Tras Irlanda, Portugal, Grecia y España, lo ocurrido en Chipre ha vuelto a cuestionar —con más fuerza, si cabe decirlo— los principios fundacionales de la Unión Europea (UE), su razón de ser, su manera de actuar y el equilibro de fuerzas. Y ha hecho más evidente aun la asombrosa diferencia existente entre sus socios. El “corralito” autorizado y promovido por Bruselas en la isla mediterránea ha provocado lo que nunca antes había ocurrido: una inestabilidad jurídica que viola incluso algunos de los términos del Tratado de Roma sobre movilidad de capitales. La UE ha culpado a Chipre de tener un sector bancario sobredimensionado, de ser una suerte de paraíso fiscal que ofrecía hasta 10% de intereses a grandes fortunas (muchas provenientes de Rusia). Lo preocupante es que esa realidad no era nueva; lo lamentable, que cuando el país adoptó el euro como moneda en 2008 ya se sabía y, sin embargo, se le permitió entrar en el club.
Cuando surge una crisis de estas características que implica ayudas, rescates o intervenciones, los líderes se esfuerzan en que cale el mensaje de que cada situación es distinta, cada resolución diferente; que no es equiparable a ninguna otra y que, por esa razón, no es posible el efecto contagio. Quizá no se dan cuenta de que, en su empeño por aislar el conflicto y evitar que surja el pánico, están reconociendo implícitamente el principal y más grave problema que caracteriza a la UE: que sus miembros son tal vez demasiado dispares. Pero admitir esta evidencia obligaría a replantearse qué sentido tiene una Unión de elementos tan diversos.

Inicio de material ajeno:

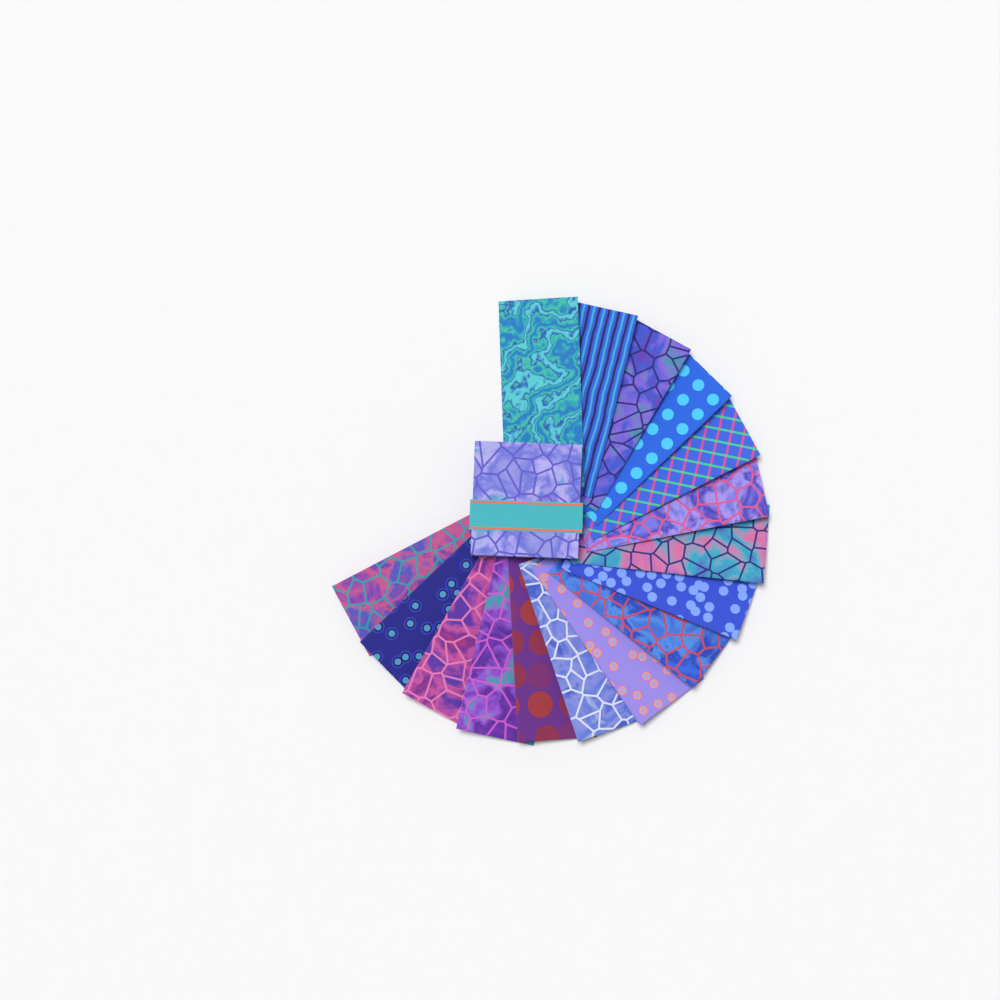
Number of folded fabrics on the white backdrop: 16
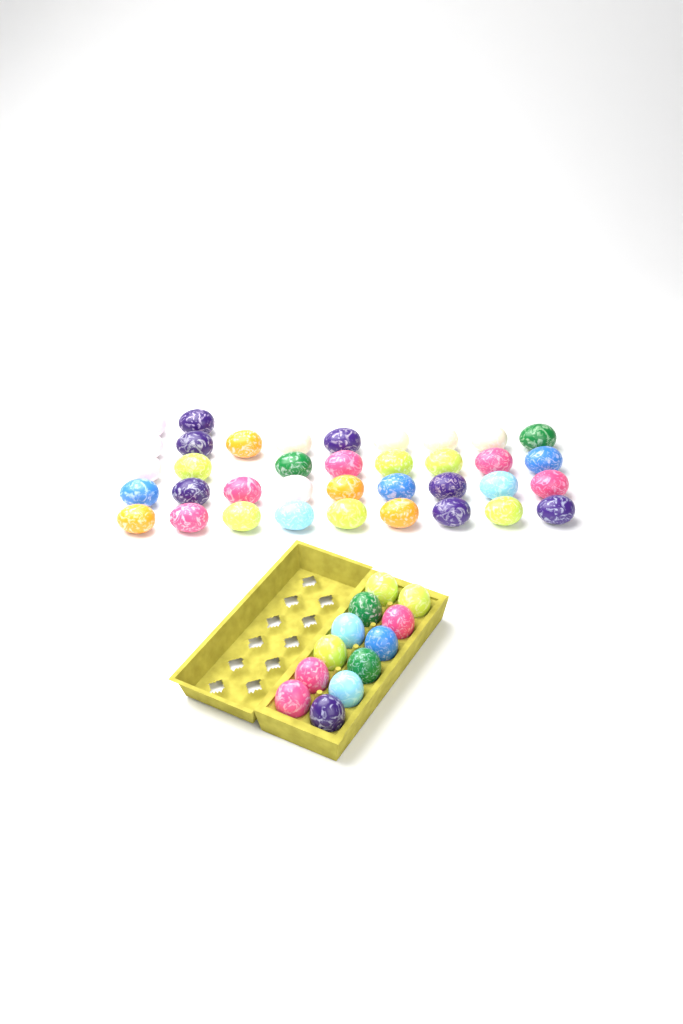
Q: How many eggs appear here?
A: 49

Detrás de cada una de las duras determinaciones que impone la Unión a los países que necesitan auxilio, y de los criterios económicos que deben seguir las políticas de los diferentes gobiernos, se encuentra la canciller alemana Angela Merkel. Inmersa desde hace meses en un proceso electoral que culminará en otoño, toma medidas con trascendencia europea pero pensando en el efecto que tendrán entre los alemanes. Dicho de otro modo, gobierna para sus votantes con decisiones que pagan todos los europeos.

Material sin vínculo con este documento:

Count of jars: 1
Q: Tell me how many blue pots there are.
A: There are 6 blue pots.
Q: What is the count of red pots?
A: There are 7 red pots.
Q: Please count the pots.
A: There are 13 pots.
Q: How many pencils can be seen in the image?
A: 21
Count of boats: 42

La extraordinaria capacidad económica de los bancos germanos confiere a Merkel el desproporcionado poder de dar y quitar atendiendo a sus propios intereses y sin tener que rendir cuentas. Utiliza la hegemonía en su relación con el resto de los países como si Alemania no formara parte de la Unión. No parece una forma de hacer política precisamente europeísta. Entonces, ¿se supone que el Gobierno alemán debería rebajar sus exigencias a los países que piden ayuda y moderar la sobreprotección que da a sus propios bancos? Se supone que la canciller sabe, mejor que nadie, qué tipo de políticas han permitido a las entidades bancarias alemanas acumular los ingentes fondos de que disponen. Y se supone también que conoce que buena parte de esos recursos fueron invertidos precisamente en varios de los países que hoy requieren asistencia, con plena conciencia de los riesgos que asumían si las cosas no iban bien.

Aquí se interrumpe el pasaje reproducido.